Segment Start: Information
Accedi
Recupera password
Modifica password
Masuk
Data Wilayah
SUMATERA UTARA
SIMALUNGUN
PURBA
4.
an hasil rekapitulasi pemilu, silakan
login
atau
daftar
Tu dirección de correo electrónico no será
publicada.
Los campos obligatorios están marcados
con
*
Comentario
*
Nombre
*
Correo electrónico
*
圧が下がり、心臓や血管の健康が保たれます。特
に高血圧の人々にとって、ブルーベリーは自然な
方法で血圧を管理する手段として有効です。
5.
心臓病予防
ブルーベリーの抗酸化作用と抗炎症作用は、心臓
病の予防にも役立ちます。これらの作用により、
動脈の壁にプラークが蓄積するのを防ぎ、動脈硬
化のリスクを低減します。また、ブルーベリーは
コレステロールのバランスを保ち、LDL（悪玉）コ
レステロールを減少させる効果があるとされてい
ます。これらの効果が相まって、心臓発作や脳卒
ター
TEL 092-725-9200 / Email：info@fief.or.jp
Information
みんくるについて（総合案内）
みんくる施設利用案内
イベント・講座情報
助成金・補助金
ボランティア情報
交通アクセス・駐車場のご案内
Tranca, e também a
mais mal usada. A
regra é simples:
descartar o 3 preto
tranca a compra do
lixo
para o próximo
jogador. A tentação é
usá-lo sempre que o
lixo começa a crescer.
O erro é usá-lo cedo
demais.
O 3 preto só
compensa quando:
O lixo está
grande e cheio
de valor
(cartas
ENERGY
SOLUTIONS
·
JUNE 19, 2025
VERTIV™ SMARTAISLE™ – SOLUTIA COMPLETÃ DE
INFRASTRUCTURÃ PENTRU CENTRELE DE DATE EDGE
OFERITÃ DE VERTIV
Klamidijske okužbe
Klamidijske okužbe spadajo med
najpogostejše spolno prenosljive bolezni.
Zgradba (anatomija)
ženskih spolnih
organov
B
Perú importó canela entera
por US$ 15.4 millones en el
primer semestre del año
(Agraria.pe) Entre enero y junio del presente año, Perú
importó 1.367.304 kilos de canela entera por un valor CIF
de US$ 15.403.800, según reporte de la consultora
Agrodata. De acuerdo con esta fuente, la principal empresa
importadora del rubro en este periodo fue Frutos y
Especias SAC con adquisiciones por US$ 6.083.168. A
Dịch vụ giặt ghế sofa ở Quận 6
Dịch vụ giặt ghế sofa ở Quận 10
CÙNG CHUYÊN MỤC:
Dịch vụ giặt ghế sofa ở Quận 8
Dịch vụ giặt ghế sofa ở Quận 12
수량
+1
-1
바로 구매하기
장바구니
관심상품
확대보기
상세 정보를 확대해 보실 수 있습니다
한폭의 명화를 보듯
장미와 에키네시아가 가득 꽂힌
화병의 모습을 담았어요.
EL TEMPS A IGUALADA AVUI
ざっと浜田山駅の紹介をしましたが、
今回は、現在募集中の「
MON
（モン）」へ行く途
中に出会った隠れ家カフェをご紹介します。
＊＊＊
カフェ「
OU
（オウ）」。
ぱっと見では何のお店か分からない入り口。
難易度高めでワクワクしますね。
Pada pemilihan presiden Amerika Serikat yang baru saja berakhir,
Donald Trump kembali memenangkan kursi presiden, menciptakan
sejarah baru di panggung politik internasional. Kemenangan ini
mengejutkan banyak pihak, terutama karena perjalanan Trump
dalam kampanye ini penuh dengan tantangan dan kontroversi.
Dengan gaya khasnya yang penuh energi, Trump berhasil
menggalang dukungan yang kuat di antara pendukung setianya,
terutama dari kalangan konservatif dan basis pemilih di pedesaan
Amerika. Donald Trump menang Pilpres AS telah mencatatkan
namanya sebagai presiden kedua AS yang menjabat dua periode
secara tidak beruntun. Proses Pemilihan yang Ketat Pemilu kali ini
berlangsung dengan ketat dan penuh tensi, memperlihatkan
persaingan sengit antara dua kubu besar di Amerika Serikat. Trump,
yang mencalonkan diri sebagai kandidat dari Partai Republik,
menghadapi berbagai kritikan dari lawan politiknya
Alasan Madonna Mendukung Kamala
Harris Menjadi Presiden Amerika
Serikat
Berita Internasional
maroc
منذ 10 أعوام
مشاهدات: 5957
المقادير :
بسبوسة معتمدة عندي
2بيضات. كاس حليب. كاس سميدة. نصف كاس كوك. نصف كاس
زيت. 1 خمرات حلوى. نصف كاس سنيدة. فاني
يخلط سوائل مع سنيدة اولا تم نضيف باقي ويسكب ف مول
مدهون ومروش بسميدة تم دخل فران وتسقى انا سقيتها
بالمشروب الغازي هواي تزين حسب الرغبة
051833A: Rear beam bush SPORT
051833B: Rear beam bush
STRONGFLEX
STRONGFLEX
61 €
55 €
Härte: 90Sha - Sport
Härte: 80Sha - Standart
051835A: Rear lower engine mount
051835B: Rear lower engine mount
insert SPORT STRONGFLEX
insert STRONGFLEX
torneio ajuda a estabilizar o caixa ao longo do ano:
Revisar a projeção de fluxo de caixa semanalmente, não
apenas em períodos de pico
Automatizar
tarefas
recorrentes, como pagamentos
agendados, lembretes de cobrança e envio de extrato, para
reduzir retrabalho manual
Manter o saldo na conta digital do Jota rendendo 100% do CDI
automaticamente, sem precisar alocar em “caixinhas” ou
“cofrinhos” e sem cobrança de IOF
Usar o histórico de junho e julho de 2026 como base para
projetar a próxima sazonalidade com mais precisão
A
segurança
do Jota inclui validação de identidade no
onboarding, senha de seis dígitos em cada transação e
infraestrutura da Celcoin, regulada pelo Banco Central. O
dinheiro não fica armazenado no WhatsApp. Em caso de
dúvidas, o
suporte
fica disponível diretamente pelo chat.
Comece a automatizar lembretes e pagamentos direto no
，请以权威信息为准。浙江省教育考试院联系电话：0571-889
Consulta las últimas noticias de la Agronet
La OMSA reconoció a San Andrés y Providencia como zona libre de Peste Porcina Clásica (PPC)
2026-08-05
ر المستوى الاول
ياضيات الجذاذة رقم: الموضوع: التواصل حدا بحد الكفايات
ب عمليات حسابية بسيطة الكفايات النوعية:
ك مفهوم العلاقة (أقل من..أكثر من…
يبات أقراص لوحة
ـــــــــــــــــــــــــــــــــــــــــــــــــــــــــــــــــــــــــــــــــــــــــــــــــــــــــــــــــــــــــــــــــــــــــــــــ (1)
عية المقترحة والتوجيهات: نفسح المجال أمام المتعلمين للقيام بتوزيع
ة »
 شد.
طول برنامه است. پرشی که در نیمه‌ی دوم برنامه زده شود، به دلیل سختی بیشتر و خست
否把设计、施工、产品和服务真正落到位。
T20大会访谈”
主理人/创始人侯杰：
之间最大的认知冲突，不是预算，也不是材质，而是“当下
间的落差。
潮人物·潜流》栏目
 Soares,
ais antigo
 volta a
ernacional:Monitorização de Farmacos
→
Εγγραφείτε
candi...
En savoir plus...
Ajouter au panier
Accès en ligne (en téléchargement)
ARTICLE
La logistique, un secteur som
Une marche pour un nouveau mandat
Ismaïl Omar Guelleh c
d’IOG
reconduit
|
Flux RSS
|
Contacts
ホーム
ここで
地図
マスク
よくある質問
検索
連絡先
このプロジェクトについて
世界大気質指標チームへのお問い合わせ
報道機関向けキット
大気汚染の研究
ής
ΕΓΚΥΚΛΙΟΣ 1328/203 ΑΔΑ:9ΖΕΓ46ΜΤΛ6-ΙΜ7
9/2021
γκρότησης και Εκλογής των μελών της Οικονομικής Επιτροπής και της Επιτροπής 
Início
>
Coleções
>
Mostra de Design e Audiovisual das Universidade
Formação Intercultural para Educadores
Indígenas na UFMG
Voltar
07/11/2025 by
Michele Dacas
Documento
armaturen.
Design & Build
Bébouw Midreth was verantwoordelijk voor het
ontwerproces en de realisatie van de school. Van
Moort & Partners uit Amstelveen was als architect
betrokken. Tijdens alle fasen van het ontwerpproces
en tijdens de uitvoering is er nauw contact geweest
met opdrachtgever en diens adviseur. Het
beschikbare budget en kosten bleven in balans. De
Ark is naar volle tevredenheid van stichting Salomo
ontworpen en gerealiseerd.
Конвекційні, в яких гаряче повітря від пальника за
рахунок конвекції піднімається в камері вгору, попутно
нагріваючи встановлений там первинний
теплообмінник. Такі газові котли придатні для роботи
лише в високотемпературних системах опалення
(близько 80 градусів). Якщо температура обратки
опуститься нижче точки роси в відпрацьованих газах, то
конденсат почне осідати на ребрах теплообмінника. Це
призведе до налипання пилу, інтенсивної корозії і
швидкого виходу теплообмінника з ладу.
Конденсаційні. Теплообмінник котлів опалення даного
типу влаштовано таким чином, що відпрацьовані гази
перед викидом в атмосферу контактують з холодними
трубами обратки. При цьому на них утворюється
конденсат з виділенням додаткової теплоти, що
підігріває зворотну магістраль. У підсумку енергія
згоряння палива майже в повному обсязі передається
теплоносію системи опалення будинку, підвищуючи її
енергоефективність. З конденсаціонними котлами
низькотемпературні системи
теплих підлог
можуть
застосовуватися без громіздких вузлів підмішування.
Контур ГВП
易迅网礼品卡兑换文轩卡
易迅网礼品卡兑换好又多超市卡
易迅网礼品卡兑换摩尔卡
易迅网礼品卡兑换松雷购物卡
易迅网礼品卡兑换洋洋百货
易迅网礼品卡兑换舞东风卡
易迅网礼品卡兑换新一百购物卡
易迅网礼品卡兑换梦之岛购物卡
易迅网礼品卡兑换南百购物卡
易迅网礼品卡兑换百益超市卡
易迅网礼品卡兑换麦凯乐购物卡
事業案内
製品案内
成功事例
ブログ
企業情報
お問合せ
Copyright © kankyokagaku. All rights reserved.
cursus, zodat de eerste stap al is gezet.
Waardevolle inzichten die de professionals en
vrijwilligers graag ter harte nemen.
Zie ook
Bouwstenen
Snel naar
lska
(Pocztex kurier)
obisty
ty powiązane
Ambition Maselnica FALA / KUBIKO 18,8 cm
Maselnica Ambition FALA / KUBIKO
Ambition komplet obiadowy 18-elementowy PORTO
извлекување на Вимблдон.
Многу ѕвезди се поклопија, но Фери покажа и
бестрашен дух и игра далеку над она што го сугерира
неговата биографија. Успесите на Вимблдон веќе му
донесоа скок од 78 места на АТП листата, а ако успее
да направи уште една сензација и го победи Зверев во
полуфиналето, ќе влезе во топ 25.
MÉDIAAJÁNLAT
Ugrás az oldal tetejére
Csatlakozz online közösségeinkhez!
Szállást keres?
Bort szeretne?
Segment End: Information
◆ **Task brief**
Would you output, from the records above, exactly the run of lines that starts at the line containing "易迅网礼品卡兑换新一百购物卡" and ends at the line containing "бестрашен дух и", and only that run?

◆ **Expected output**
易迅网礼品卡兑换新一百购物卡
易迅网礼品卡兑换梦之岛购物卡
易迅网礼品卡兑换南百购物卡
易迅网礼品卡兑换百益超市卡
易迅网礼品卡兑换麦凯乐购物卡
事業案内
製品案内
成功事例
ブログ
企業情報
お問合せ
Copyright © kankyokagaku. All rights reserved.
cursus, zodat de eerste stap al is gezet.
Waardevolle inzichten die de professionals en
vrijwilligers graag ter harte nemen.
Zie ook
Bouwstenen
Snel naar
lska
(Pocztex kurier)
obisty
ty powiązane
Ambition Maselnica FALA / KUBIKO 18,8 cm
Maselnica Ambition FALA / KUBIKO
Ambition komplet obiadowy 18-elementowy PORTO
извлекување на Вимблдон.
Многу ѕвезди се поклопија, но Фери покажа и
бестрашен дух и игра далеку над она што го сугерира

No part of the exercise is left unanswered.